In this section

Intergovernmental Authority on Development (IGAD)

IGAD was created in 1996, to succeed the Intergovernmental Authority on Drought and Development (IGADD) that was founded in 1986 to deal with issues related to drought and desertification in the horn of Africa. The new and revitalized IGAD was launched during the 5th Summit of IGAD Assembly of Heads of State and Government held on 25-26 November 1996 in Djibouti. The Summit endorsed the decision to enhance regional cooperation in three priority areas of food security and environmental protection, economic cooperation, regional integration and social development, and peace and security. The regional body seeks to alleviate poverty through appropriate and effective sustainable development programmes. It is made up of eight member countries including; Uganda, Djibouti, Ethiopia, Eritrea, Kenya, Somalia, Sudan and South Sudan.

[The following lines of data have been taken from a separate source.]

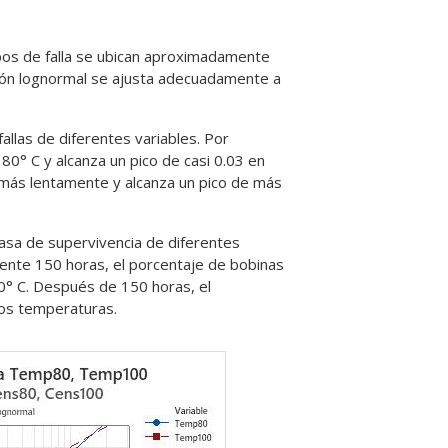
pos de falla se ubican aproximadamente
bución lognormal se ajusta adecuadamente a
fallas de diferentes variables. Por
 80° C y alcanza un pico de casi 0.03 en
 más lentamente y alcanza un pico de más
 tasa de supervivencia de diferentes
nte 150 horas, el porcentaje de bobinas
° C. Después de 150 horas, el
dos temperaturas.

In general most of IGAD’s achievements so far have been concentrated in the area of institutional building.  While social, political and economic integration has yet to be materialized; some of the institutional achievements of IGAD include the following:

  • The Establishment of Conflict Early Warning and Response Mechanism (CEWARN): The CEWARN entered into force in August 2003 to serve the region as a mechanism that systematically anticipates and responds to violent conflicts in a timely and effective manner, specifically at the possible point of conflict for preventive or mitigating measures to be taken. Owing to CEWARN, the role of IGAD is generally acknowledged in the peace process of Sudan and Somalia.
  • The Establishment of IGAD Climate Prediction and Application Centre (ICPAC):): Like the rest of Sub-Saharan Africa, this part of the continent is prone to extreme climate such as drought and floods. These events have severe negative impact on key socio-economic sectors of all the countries in the sub-region. ICPAC relays reports every 10 days on climate changes.
  • Establishment of IGAD Women’s Desk: The Desk was established in 1999 with the aim of fostering gender mainstreaming and promoting women’s participation in IGAD programs and priority areas. It is to promote the participation of women in specific strategies and program in the Agriculture, Environmental Protection, and Economic Co-operation sectors among others.
  • Establishment of IGAD Sub-regional Action Programme (IGADSRAP): The purpose of the Action Program is to identify essential areas for facilitating IGADs integration endeavors.  This was attempted by establishing the Sub-regional Support Facility from the support by Global Mechanism (GM).
  • IGAD Information and Communication Services Centers: Adequate flow of information across member states is crucial in realizing the expected regional integration within the Eastern Africa.  To this end, as an important innovation, IGAD has established information sharing and communication centers which would “bring people closer together, influence governance, and help to create more solidarity and cohesiveness among societies”. The effort to creating a more integrated sub-region requires efficient dissemination of information.
  • Beyond the non-economic collaboration sought by member countries, IGAD has passed through progress on intra-regional trade. The slow progress on economic integration could be derived by the lack of emphasis on trade at this phase of IGADs roadmap. The directive related to economic integration designed by the IGADs Assembly in June 2008 was expected to stimulate trade among member states despite the existing structural constraints (supply constraints, infrastructural problems and possible lack of complementarity).
  •  Establishment of Marketing Information System: As a mechanism for integrating the markets of the region and laying the ground for greater integration, IGAD has established Marketing Information Systems for tradables specifically crops and livestock by developing a user friendly website and networking points in member States.
  • The other promising achievement by IGAD is its commitment to identify specific areas of capacity building needs. The regional bloc has done workshops; capacity building training and information flows, after it has identified areas of intervention and generated the required amount of funds from supporting organizations. Realizing that the region suffers a high prevalence of HIV/AIDS, IGAD has taken the leadership to formulate national strategies and HIV/AIDS control programs.
  • The IGAD member countries tend to concentrate on political and conflict related matters, which of course are basic for economic growth and stability, but tend to give reduced attention to the social, cultural and most importantly economic dimensions of integration. After all, the sub-region has yet to adopt the Preferential Trade Area although it has existed for the last 20 years. Quite a lot preparatory work such as institutionalization of basic requirements has been done so far but commitment on assuring real integration in the Eastern part of Africa is by no means robust.

Source: HESPI policy paper

IGAD hosted three-day National Blue Economy Strategy Development Training workshop in July, 2022, in Mogadishu, Somalia. The three day meeting was aimed at supporting Member States develop their own National Blue Economy Strategy and domesticating the IGAD Blue Economy Strategy which was endorsed at a ministerial meeting in April this year in Addis Ababa.  Below constitute the major outcomes emerging from the three day workshop:

  • Key national Blue Economy Experts to support the development of national Blue Economy strategies to the IGAD Member States were trained.
  • Similar format to serve as a basis for the draft the national BE strategies were developed;
  • Existing best experiences on the development of national BE strategies were shared; and
  • Gender and other crosscutting issues were addressed.